Wie ein Gewitter plötzlich den Unvorbereiteten in Einsamkeit überfällt. Nachdem er in Traum und Tag Jahre hindurch alle Sprüche, Wünsche, Verschwörungen vergeblich abgelebt, öffnete sich auf das Zeichen, geheimnisvoll seinem Finger entschlüpfend, der Berg Sesam.

Ihn enttäuschte fast, niederschmetterte diese Überraschung: Weder war es nötig gewesen eigenes Gewissen zu morden oder Warnungen von Vater, Mutter, Arzt und Priester zu betäuben, noch des Mädchens zu zerbrechen, ihre Natur zu zersetzen.
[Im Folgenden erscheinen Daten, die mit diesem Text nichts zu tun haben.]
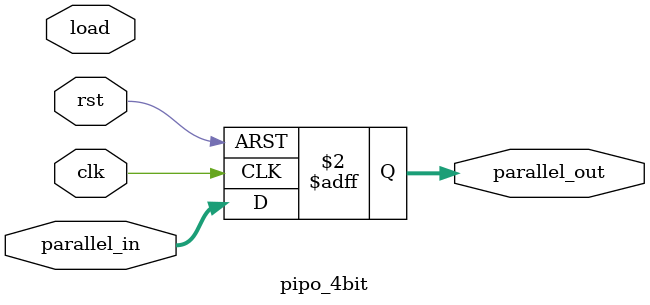
<source format=v>
module pipo_4bit(input clk, rst, load, input [3:0] parallel_in, output reg [3:0] parallel_out);
  always@(posedge clk or posedge rst) begin
    if(rst)
      parallel_out <= 1'b0000;
    else
      parallel_out <= parallel_in;
  end
endmodule

</source>
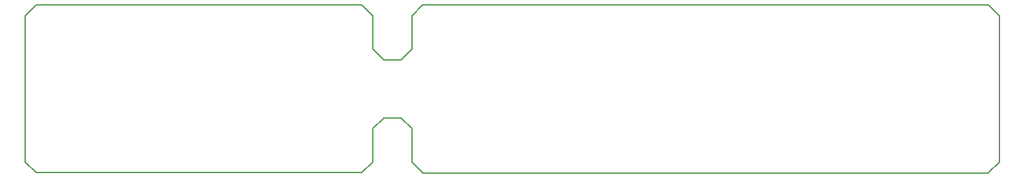
<source format=gbr>
%TF.GenerationSoftware,KiCad,Pcbnew,(5.1.8)-1*%
%TF.CreationDate,2021-01-23T22:08:16+01:00*%
%TF.ProjectId,ISA_INTERCONNECT,4953415f-494e-4544-9552-434f4e4e4543,rev?*%
%TF.SameCoordinates,Original*%
%TF.FileFunction,Profile,NP*%
%FSLAX46Y46*%
G04 Gerber Fmt 4.6, Leading zero omitted, Abs format (unit mm)*
G04 Created by KiCad (PCBNEW (5.1.8)-1) date 2021-01-23 22:08:16*
%MOMM*%
%LPD*%
G01*
G04 APERTURE LIST*
%TA.AperFunction,Profile*%
%ADD10C,0.200000*%
%TD*%
G04 APERTURE END LIST*
D10*
X115160000Y-78670000D02*
X115160000Y-74070000D01*
X113660000Y-88170000D02*
X111260000Y-88170000D01*
X113660000Y-80170001D02*
X115160000Y-78670000D01*
X109760000Y-89670000D02*
X109760000Y-94270000D01*
X61760000Y-94270001D02*
X61760000Y-74070000D01*
X115160000Y-74070000D02*
X116660000Y-72570000D01*
X109760000Y-78670000D02*
X111260000Y-80170001D01*
X115160000Y-94270000D02*
X115160000Y-89670000D01*
X196260000Y-74070000D02*
X196260000Y-94270001D01*
X111260000Y-88170000D02*
X109760000Y-89670000D01*
X63260000Y-95770000D02*
X61760000Y-94270001D01*
X116660000Y-95770000D02*
X115160000Y-94270000D01*
X63260000Y-72570000D02*
X108260000Y-72570000D01*
X108260000Y-72570000D02*
X109760000Y-74070000D01*
X108260000Y-95770000D02*
X63260000Y-95770000D01*
X111260000Y-80170001D02*
X113660000Y-80170001D01*
X115160000Y-89670000D02*
X113660000Y-88170000D01*
X116660000Y-72570000D02*
X194760000Y-72570000D01*
X196260000Y-94270001D02*
X194760000Y-95770000D01*
X109760000Y-74070000D02*
X109760000Y-78670000D01*
X194760000Y-72570000D02*
X196260000Y-74070000D01*
X61760000Y-74070000D02*
X63260000Y-72570000D01*
X109760000Y-94270000D02*
X108260000Y-95770000D01*
X194760000Y-95820000D02*
X116660000Y-95820000D01*
M02*

</source>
Obwohl an ihrer Unschuld, ihrem Vorurteil nicht zu zweifeln war.

Aus Lust, Glut, Überkraft erstickte er alle Hemmungen, lösten sich alle Bildung, Geschichte, Erziehung in Atmosphäre überwältigter Liebe, der auch Dora alle Romantik willig unterwarf.

So hatte sich diese erste Nacht beiden ergeben mit der Selbstverständlichkeit einer Traumhandlung, deren Logik in Freiheit von jeder Form der Gesellschaft ruhte.

Diese Nacht ruhte die Ewigkeit. — Sie stand zwischen den Zeiten, zwischen allen Schicksalen, lautloses Intervall.

Befreit von den Menschen, gesprengt Ordnung, Gesetz, Gewalt der Eltern; es gab Sieger und Besiegte, klares Los.

Spielend gestalteten Hand und Mund mit gefährlicher Kühnheit alle Schwierigkeit, alle Eifersucht zu Bildern, ohne Bosheit heimlicher Angst seine Worte und Blicke klar einen Wald, in dem sie sich gerne verliefen.

Voll Glück verlor er Gewalt über Glieder und Gedanken, er zauberte jeden Augenblick als Vollendung des Genusses, eder das Ziel, hinter dem Abschied nichts Böses mehr enthielt.

Atemlose Stärke durchpulste ihn: Ich kann Böses tun, ich bin gütig.

So hatte er sich ihrer, die ihm schon gehörte, mit sanfter Schamlosigkeit bemächtigt, der in stummen Minuten, wenn Atem und Blick im Takt gingen, lächelndes Erstaunen den Ton eines Sommerspieles gab, das ein verstecktes Tuch oder ein Ball lustig bewegt.